Not Julius Caesar’s words, admittedly. But I bet Google was thinking this. Google’s latest system outages have dented its reputation for light-switch reliability. But should we worry too much about this?

Certainly, you could argue that Google’s move into a Software as a Service provider was arrogant. After all, most PC users have grown up with Microsoft and then along the Yellow Brick Road comes a search engine that thinks it can do it better.

Evolution, not construction

Well, the truth is, it can. But it needs to learn how not to do it sometimes. You see, Google’s distributed infrastructure couldn’t be more different from the monolithic, back-end driven, building block order of a conventional data centre. Its almost organic.

Its like a tree with branches or a brain connected by neural links. No one part is central, its a loosely connected flat framework, a grid of processing power designed to put the power at the point of delivery.

Google’s output conventionally doesn’t come from a central store, it doesn’t own the information it provides, it merely collects it from one point and delivers it somewhere else.

You’ve got mail

Back when Google released Google Mail, the model fitted it to a certain extent. It collected email from everywhere and delivered it everywhere. All it needed to do was create a repository for it while it was in transit. Not a big ask.

Eggs in one basket

Fast forward to application delivery. That’s a totally different ball game. Here the data is stored in one point, Googleville. OK, lots of Googlevilles, but centralised locations, anyway. Where’s Google’s experience in doing that?

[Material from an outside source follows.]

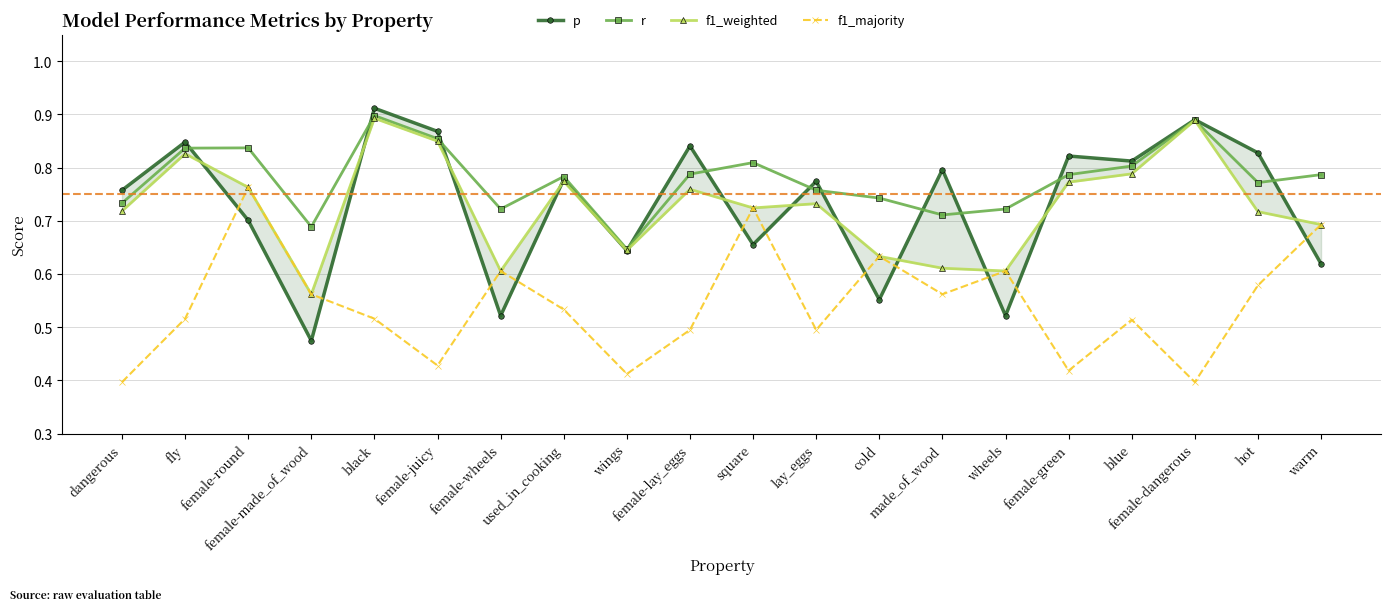

True or false: r and f1_weighted cross at least once.

True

In reality, Google has very little. It’s learning on the fly. It’s busking. It’s on a bike without the stabilisers, its bound to wobble. And sometimes crash. At the moment, that’s a good thing. So why do I say that?

Because failing now gives it a chance to get it right for when we all move away from the desktop and into the Cloud. Google is learning the lessons for every major cloud provider already here and those to come.

A little bird told me - but told me too little and too late

The biggest concern about the Google outages was not that they happened, but that Google failed to provide the three W’s. There was no one to say what had happened, why it had and when it would be fixed.

The first anyone heard from Google came from a Tweet on Twitter. And that simply isn’t good enough for a world-class global player.

I’ve worked long enough supporting customers to at least learned one thing. If you have bad news, tell it fast and tell it like it is. People don’t get annoyed about failures, they get annoyed about poor information flow.

Support frameworks - the truth

Microsoft may be sitting smugly now and even consider pointing to its own support framework as an example of how to do it. But it would be deceiving everybody if it did. Because Microsoft’s support is an illusion, a sham.

It doesn’t have a vast army of support staff. It relies on its usually unpaid users and partners - people who have born the pain of using its awful software and learned the hard way to provide the fixes and workarounds.

Google doesn’t have that luxury yet, so must put its hands into its incredibly deep pockets and provide the people to get the information out there.

Using social media to talk to the people

Social media is about moving information between people. It’s Google’s core business, why isn’t it using this for its support framework?

All its needs to do is place key staff out in the social space and give them the information about failures and issues and resolution estimates to pass on. A crucial yet surprising simple exercise but a vital lesson to learn.

The passing of the old way, or Goodnight Microsoft

Google’s path isn’t easy, the road is rocky and there will be obstacles to overcome, mountains to climb and other rivers to cross. But the biggest is behind it. Google crossed its own Rubicon in 2006. And what doesn’t kill it simply makes it stronger for when we all arrive at the gates of Rome.